- **Trecho selecionado**:

######

Fernando passou, portanto, a participar de furtos esporádicos. Ao contrário das reportagens iniciais, que mostravam seu sucesso em capas de jornais, o ator foi parar nas policiais. E deu no que deu. A sua lápide ganhou uma cor de destaque no Cemitério Municipal de Diadema, mas se vista com um olhar amplo – diria metafórico – virou apenas mais uma que abriga um garoto de periferia vítima da sociedade em que viveu.

Fim de Fernando inspirou livro que está prestes a ser lançado
Era para ser um registro sobre os 30 anos do lançamento do filme, mas, ao começar a pesquisa para seu trabalho de conclusão de curso, em 2010, o jornalista Paulo Eduardo Dias viu que a história de Fernando Ramos da Silva era interessante demais para perder o protagonismo para o longa. Por isso, se debruçou nos últimos sete anos no livro que deve ser lançado até o fim do ano, Pixote: 30 Anos À Espera da Justiça.

######

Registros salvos
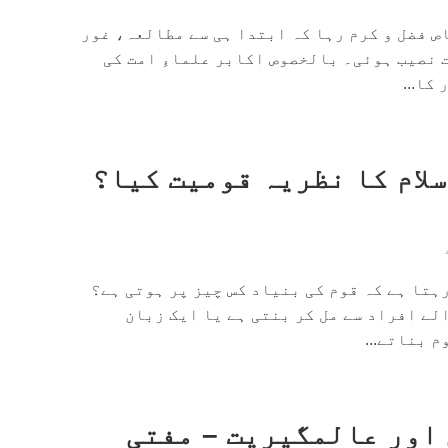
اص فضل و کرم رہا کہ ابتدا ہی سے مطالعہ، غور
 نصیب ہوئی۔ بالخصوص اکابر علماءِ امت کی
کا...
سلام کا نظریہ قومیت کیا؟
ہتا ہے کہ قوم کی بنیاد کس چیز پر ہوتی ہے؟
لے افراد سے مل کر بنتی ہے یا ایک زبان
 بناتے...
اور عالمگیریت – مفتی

######

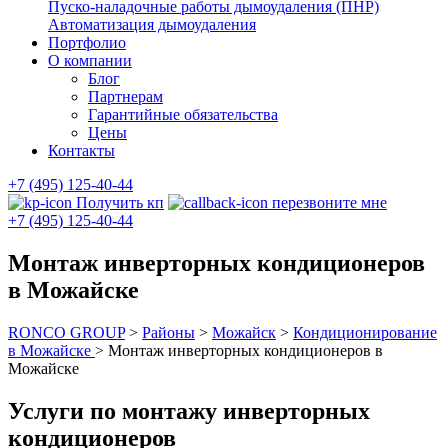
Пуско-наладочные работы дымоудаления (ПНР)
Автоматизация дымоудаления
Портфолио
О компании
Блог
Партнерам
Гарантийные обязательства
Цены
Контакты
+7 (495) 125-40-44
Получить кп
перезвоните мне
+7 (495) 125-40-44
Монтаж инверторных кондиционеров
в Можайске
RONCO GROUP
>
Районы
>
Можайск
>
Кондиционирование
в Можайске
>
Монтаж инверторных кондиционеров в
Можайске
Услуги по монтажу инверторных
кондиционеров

######

- **O que fazer**:
1 - No trecho sobre Fernando Ramos da Silva, em que ano o jornalista Paulo Eduardo Dias começou a pesquisa para seu trabalho de conclusão de curso?
2 - Reescreva de forma mais curta o parágrafo do trecho sobre Fernando Ramos da Silva que começa com "Era para ser um registro", mantendo os fatos principais.
3 - Retome o trecho sobre Fernando Ramos da Silva a partir da última frase apresentada.

- **Respostas das tarefas**:
1 - Em 2010.

2 - O jornalista Paulo Eduardo Dias pretendia registrar os 30 anos do lançamento do filme. Ao iniciar a pesquisa para seu trabalho de conclusão de curso, em 2010, percebeu que a história de Fernando Ramos da Silva era interessante demais para ficar em segundo plano. Dedicou então os últimos sete anos ao livro Pixote: 30 Anos À Espera da Justiça, que deve ser lançado até o fim do ano.

3 -
A morte de Fernando se deu após suposta tentativa de assalto que ele teria se envolvido na Rodovia dos Imigrantes. Ao ser avistado por policiais, ao lado de um menor, abordando um transeunte, passou a ser perseguido e, ao se esconder em uma casa, no Jardim Canhema, foi encontrado.

De início, os policiais (um sargento e dois soldados da Polícia Militar) disseram ter havido troca de tiros, o que depois ficou comprovado que não ocorreu. Os policiais foram expulsos da corporação, mas não ficaram um dia presos. Cida Venâncio, sua mulher, e a filha, que à época de sua morte tinha 2 anos, entraram com uma ação por danos morais, ganharam, mas até hoje não receberam nada. Virou precatório. Cida foi procurada, mas não quis falar com a equipe de reportagem. “A família tem uma marca forte de violência. A mãe (do Fernando) trabalhava o dia todo e deixava os filhos soltos na rua, os irmãos dele morreram assassinados também (Paulo e Valdemar Ramos da Silva). Precisava contar essa história”, diz Paulo.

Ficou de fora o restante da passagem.